# Alaska 2011.



## KrisL (Dec 22, 2001)

I will ride to Prudhoe Bay, AK in June, 2011.

Anybody been there?


----------



## mlinkibikr (Mar 27, 2007)

I think that may be one of the last big North American adventures. No, I haven't gone, nor do I think I will for a while - the time commitment alone is a big obstacle for me.

If you havn't checked it out already, check out Advrider for a lot of lessons learned and ride reports. Keep us posted as you plan the trip!


----------



## sno_duc (Sep 3, 2008)

Not on two wheels. I've been up to the slope ( Kuparuk and Alpine ) numerous times. I've seen snow at the Deadhorse airport in July. Bring your cold weather gear.


----------



## Patrick (Dec 23, 2001)

*The Wrong Way Up*



KrisL said:


> I will ride to Prudhoe Bay, AK in June, 2011.


Ok, I will bite.

Why?

Starting from where? Fairbanks?


----------



## KrisL (Dec 22, 2001)

sno_duc said:


> Bring your cold weather gear.


Well... duh .



Patrick said:


> Ok, I will bite.
> 
> Why?
> 
> Starting from where? Fairbanks?


Why not?

Starting from San Jose, CA.

My current route idea:
http://tinyurl.com/ya3fw5q


----------



## sno_duc (Sep 3, 2008)

Your proposed route will be very scenic.
I would propably add on night in between Prince George BC and Whitehorse YT. I can make that kind of time in the winter, but in the summer you'll have half the motorhomes in North America cruising about 45 mph. ( I exaggerate a little, but after a couple of hundred miles you'll agree )
If you don't have one already, pick up a copy of the "Milepost". Covers all the roads in Alaska and the AlCan.

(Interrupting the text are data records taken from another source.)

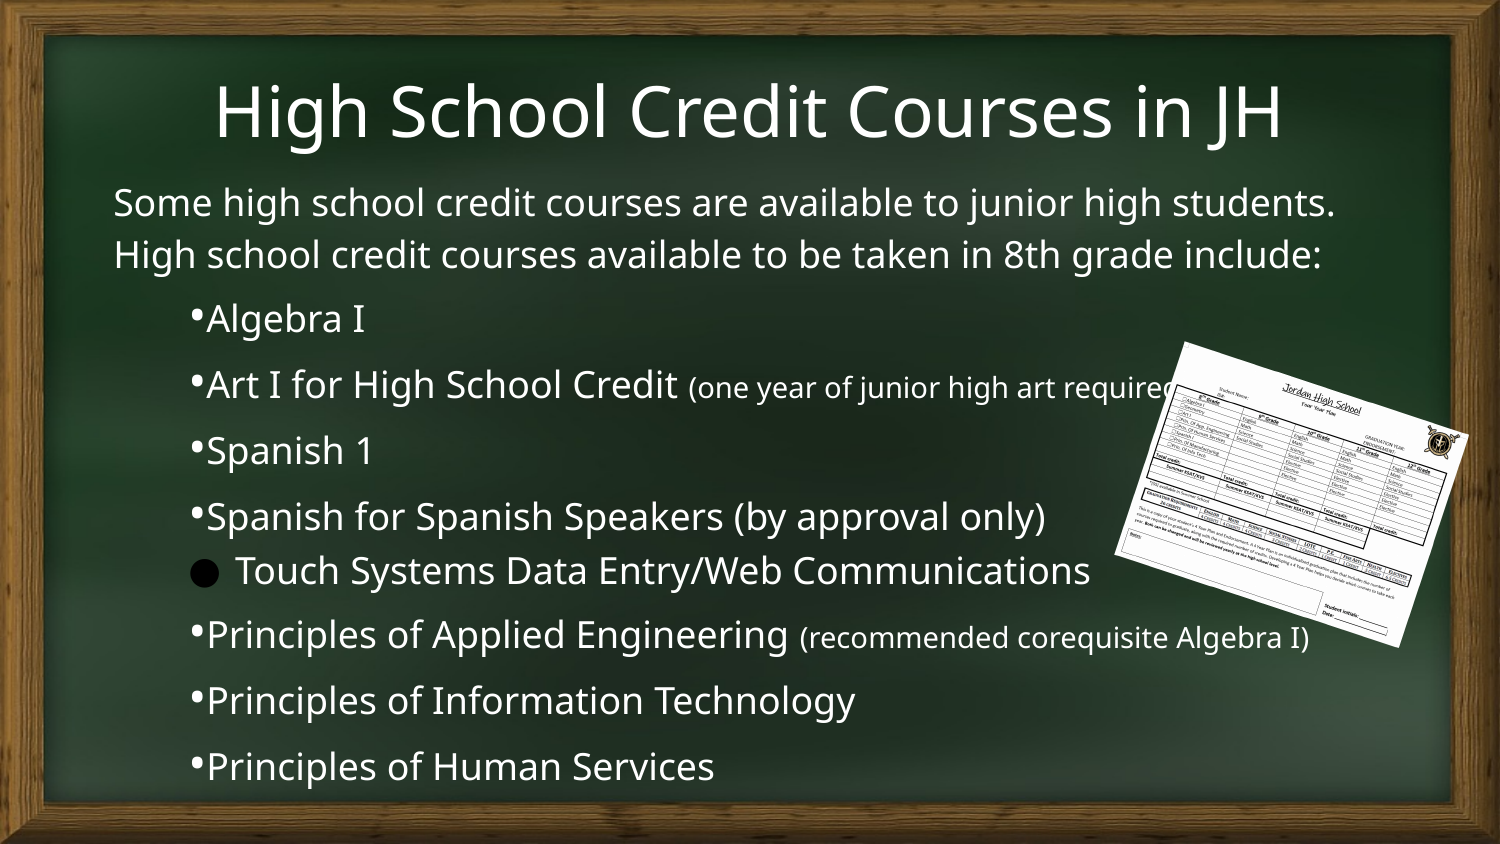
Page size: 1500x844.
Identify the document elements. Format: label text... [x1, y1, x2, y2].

title High School Credit Courses in JH [51, 51, 1449, 167]
picture [0, 0, 1500, 844]
list Some high school credit courses are available to junior high students. High school credit courses available to be taken in 8th grade include: •Algebra I •Art I for High School Credit (one year of junior high art required) •Spanish 1 •Spanish for Spanish Speakers (by approval only) Touch Systems Data Entry/Web Communications •Principles of Applied Engineering (recommended corequisite Algebra I) •Principles of Information Technology •Principles of Human Services [98, 157, 1402, 744]
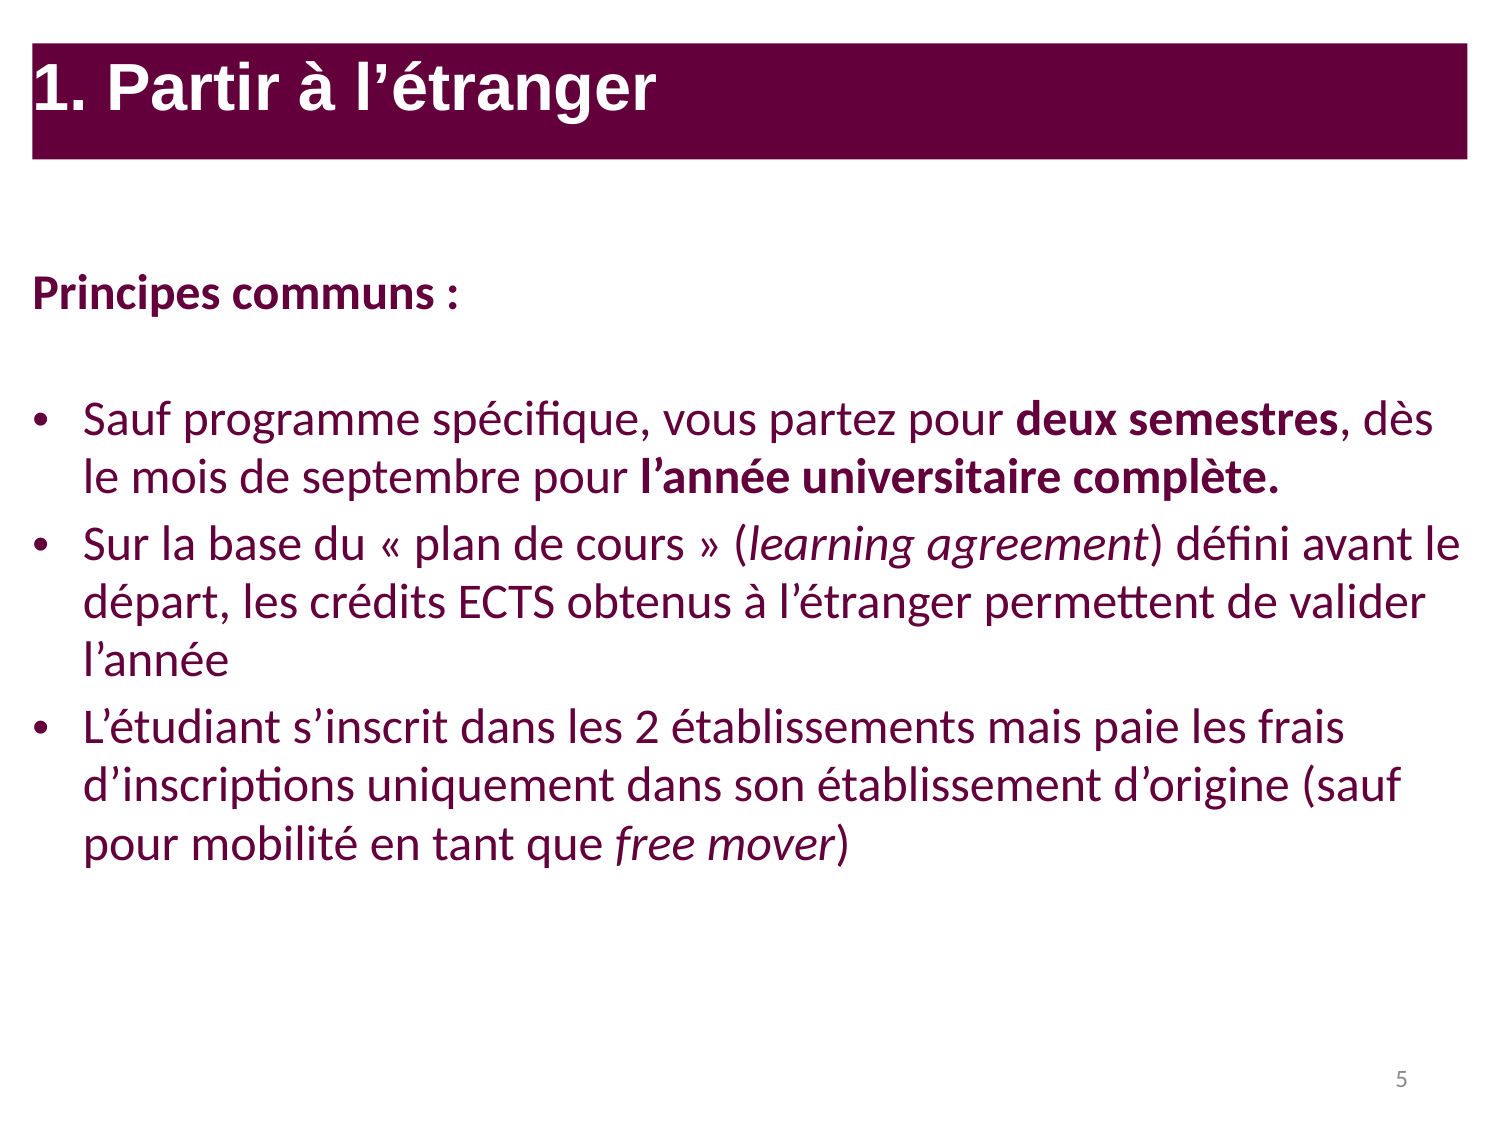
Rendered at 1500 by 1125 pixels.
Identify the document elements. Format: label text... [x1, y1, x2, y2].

When it gets closer shoot me a PM, I'll ride up to Tok,meet up, and ride with you to Fairbanks.


----------



## KrisL (Dec 22, 2001)

sno_duc said:


> Your proposed route will be very scenic.
> I would propably add on night in between Prince George BC and Whitehorse YT. I can make that kind of time in the winter, but in the summer you'll have half the motorhomes in North America cruising about 45 mph. ( I exaggerate a little, but after a couple of hundred miles you'll agree )
> If you don't have one already, pick up a copy of the "Milepost". Covers all the roads in Alaska and the AlCan.
> 
> When it gets closer shoot me a PM, I'll ride up to Tok,meet up, and ride with you to Fairbanks.


The "stops" you see on the Google Maps route aren't stops, they're just entries I put in there to get Google Maps to follow the route I want. We plan on only riding 400ish miles a day.

"Milepost" is already on its way to me .


----------



## 3LOU5 (Jun 14, 2002)

On what bike?

If you're going to use your VFR, I highly suggest that you reconsider.

Iirc, the road from Fairbanks to Prudhoe Bay is dirt/gravel. You'd be far better off with something like a dual-sport BMW, imo.


----------



## KrisL (Dec 22, 2001)

3LOU5 said:


> On what bike?
> 
> If you're going to use your VFR, I highly suggest that you reconsider.
> 
> Iirc, the road from Fairbanks to Prudhoe Bay is dirt/gravel. You'd be far better off with something like a dual-sport BMW, imo.


Yep, the VFR. Yep, I know it's dirt/gravel. Nope, not reconsidering.
Probably put some Pirelli Scorpion Trail tires on, though. They just came out with a 190 rear (OEM tire on the new Multistrada 1200).


----------